Using Eq (14) and (22), Eq (21) is rewritten as

		$\displaystyle\mathbb{E}_{x_{i}}\left(\mathcal{L}_{N}(\bm{x};\theta_{i+1})\right)-\mathcal{L}_{N}(\bm{x};\theta_{i})\leq\frac{\eta^{2}}{2}\mathbf{L}\mathbb{E}_{x_{i}}\left(\\|g(x_{i},\theta_{i})\\|_{2}^{2}\right)-\eta\nabla\mathcal{L}_{N}(\bm{x};\theta_{i})^{T}\mathbb{E}_{x_{i}}\left(g(x_{i};\theta_{i})\right)$		(23)
		$\displaystyle\leq\frac{\eta^{2}}{2}\mathbf{L}C_{V}s(N_{r},N_{b})+\frac{\eta^{2}}{2}\mathbf{L}\left(M_{V}+\mu^{2}_{G}(1+s(N_{r},N_{b}))\right)(1+s(N_{r},N_{b}))\\|\nabla\mathcal{L}_{N}(\bm{x};\theta_{i})\\|_{2}^{2}$
		$\displaystyle-\eta\mu(1+s(N_{r},N_{b}))\\|\nabla\mathcal{L}_{N}(\bm{x};\theta_{i})\\|_{2}^{2}$
		$\displaystyle=\frac{\eta^{2}}{2}\mathbf{L}C_{V}s(N_{r},N_{b})-(\eta\mu-\frac{\eta^{2}}{2}\mathbf{L}\left(M_{V}+\mu^{2}_{G}(1+s(N_{r},N_{b}))\right))(1+s(N_{r},N_{b}))\\|\nabla\mathcal{L}_{N}(\bm{x};\theta_{i})\\|_{2}^{2}.$

Since $\eta$ satisfies Eq (17), we have

$\displaystyle\mathbb{E}_{x_{i}}\left(\mathcal{L}_{N}(\bm{x};\theta_{i+1})\right)$	$\displaystyle-\mathcal{L}_{N}(\bm{x};\theta_{i})$	(24)

# THE RECORDS
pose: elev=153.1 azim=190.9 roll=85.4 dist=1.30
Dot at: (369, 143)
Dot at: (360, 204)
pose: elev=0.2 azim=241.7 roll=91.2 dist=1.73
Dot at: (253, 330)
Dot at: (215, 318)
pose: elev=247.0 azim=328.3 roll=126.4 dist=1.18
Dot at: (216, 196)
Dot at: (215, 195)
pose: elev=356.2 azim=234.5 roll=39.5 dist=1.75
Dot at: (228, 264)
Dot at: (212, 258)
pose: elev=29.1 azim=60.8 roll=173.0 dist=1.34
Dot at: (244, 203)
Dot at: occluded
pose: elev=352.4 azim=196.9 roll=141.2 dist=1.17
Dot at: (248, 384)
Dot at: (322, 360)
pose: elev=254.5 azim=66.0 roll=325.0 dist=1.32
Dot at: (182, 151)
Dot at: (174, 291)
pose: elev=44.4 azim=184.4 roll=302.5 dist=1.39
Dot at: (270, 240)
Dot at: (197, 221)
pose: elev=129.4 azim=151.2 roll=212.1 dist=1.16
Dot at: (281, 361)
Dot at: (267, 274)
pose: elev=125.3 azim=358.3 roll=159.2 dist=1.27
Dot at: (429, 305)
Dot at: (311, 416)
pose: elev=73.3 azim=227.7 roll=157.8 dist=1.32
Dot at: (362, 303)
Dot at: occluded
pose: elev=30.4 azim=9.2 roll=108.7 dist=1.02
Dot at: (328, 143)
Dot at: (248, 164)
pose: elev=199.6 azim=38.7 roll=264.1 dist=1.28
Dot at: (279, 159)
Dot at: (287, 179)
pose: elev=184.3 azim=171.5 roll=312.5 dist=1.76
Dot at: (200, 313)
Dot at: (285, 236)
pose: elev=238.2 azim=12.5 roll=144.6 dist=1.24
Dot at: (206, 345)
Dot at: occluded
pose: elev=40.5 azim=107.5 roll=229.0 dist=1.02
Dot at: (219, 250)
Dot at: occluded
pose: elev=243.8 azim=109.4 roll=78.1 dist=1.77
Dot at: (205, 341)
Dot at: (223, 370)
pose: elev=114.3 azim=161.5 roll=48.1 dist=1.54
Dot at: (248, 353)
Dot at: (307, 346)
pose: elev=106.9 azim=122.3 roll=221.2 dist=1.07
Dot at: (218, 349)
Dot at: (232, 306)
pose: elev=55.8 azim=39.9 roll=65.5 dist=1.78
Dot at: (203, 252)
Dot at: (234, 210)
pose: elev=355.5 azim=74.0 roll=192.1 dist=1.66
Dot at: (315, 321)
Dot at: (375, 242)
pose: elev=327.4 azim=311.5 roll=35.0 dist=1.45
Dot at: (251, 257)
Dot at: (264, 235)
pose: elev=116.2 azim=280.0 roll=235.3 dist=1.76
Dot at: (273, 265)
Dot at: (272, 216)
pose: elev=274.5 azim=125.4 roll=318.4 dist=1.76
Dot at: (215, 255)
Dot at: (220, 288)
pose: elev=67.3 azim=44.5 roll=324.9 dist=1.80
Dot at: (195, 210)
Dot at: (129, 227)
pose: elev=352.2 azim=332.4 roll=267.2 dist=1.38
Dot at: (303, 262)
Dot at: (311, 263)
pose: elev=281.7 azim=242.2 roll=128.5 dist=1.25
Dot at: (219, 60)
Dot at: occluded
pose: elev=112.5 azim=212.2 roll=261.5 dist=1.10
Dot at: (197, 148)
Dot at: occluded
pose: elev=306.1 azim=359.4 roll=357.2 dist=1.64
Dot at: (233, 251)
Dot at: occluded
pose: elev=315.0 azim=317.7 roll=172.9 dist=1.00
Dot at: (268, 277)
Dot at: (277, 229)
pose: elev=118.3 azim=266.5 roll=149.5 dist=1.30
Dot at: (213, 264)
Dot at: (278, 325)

# TO DO
a - In the records, present everything from the line containing "pose: elev=30.4 azim=9.2 roll=108.7 dist=1.02" down to the line containing "Dot at: (220, 288)" as a Markdown table with the columns Row and Line. Number each row, and leave out any blank lines.
b - Extend the derivation of the expected loss bound, above the records, past its last line.

# ANSWERS PER TASK
a -
| Row | Line |
|---|---|
| 1 | pose: elev=30.4 azim=9.2 roll=108.7 dist=1.02 |
| 2 | Dot at: (328, 143) |
| 3 | Dot at: (248, 164) |
| 4 | pose: elev=199.6 azim=38.7 roll=264.1 dist=1.28 |
| 5 | Dot at: (279, 159) |
| 6 | Dot at: (287, 179) |
| 7 | pose: elev=184.3 azim=171.5 roll=312.5 dist=1.76 |
| 8 | Dot at: (200, 313) |
| 9 | Dot at: (285, 236) |
| 10 | pose: elev=238.2 azim=12.5 roll=144.6 dist=1.24 |
| 11 | Dot at: (206, 345) |
| 12 | Dot at: occluded |
| 13 | pose: elev=40.5 azim=107.5 roll=229.0 dist=1.02 |
| 14 | Dot at: (219, 250) |
| 15 | Dot at: occluded |
| 16 | pose: elev=243.8 azim=109.4 roll=78.1 dist=1.77 |
| 17 | Dot at: (205, 341) |
| 18 | Dot at: (223, 370) |
| 19 | pose: elev=114.3 azim=161.5 roll=48.1 dist=1.54 |
| 20 | Dot at: (248, 353) |
| 21 | Dot at: (307, 346) |
| 22 | pose: elev=106.9 azim=122.3 roll=221.2 dist=1.07 |
| 23 | Dot at: (218, 349) |
| 24 | Dot at: (232, 306) |
| 25 | pose: elev=55.8 azim=39.9 roll=65.5 dist=1.78 |
| 26 | Dot at: (203, 252) |
| 27 | Dot at: (234, 210) |
| 28 | pose: elev=355.5 azim=74.0 roll=192.1 dist=1.66 |
| 29 | Dot at: (315, 321) |
| 30 | Dot at: (375, 242) |
| 31 | pose: elev=327.4 azim=311.5 roll=35.0 dist=1.45 |
| 32 | Dot at: (251, 257) |
| 33 | Dot at: (264, 235) |
| 34 | pose: elev=116.2 azim=280.0 roll=235.3 dist=1.76 |
| 35 | Dot at: (273, 265) |
| 36 | Dot at: (272, 216) |
| 37 | pose: elev=274.5 azim=125.4 roll=318.4 dist=1.76 |
| 38 | Dot at: (215, 255) |
| 39 | Dot at: (220, 288) |

b -
	$\displaystyle\leq\frac{\eta^{2}}{2}\mathbf{L}C_{V}s(N_{r},N_{b})-(\eta\mu-\frac{\eta^{2}}{2}\mathbf{L}\left(M_{V}+\mu^{2}_{G}(1+s(N_{r},N_{b}))\right))(1+s(N_{r},N_{b}))\\|\nabla\mathcal{L}_{N}(\bm{x};\theta_{i})\\|_{2}^{2}$
	$\displaystyle\leq\frac{\eta^{2}}{2}\mathbf{L}C_{V}s(N_{r},N_{b})-\frac{\mu\eta}{2}(1+s(N_{r},N_{b}))\\|\nabla\mathcal{L}_{N}(\bm{x};\theta_{i})\\|_{2}^{2}.$

By Eq (13),

$\displaystyle\mathbb{E}_{x_{i}}\left(\mathcal{L}_{N}(\bm{x};\theta_{i+1})\right)-\mathcal{L}_{N}(\bm{x};\theta_{i})$	$\displaystyle\leq\frac{\eta^{2}}{2}\mathbf{L}C_{V}s(N_{r},N_{b})-\frac{\mu\eta}{2}(1+s(N_{r},N_{b}))\\|\nabla\mathcal{L}_{N}(\bm{x};\theta_{i})\\|_{2}^{2}$	(25)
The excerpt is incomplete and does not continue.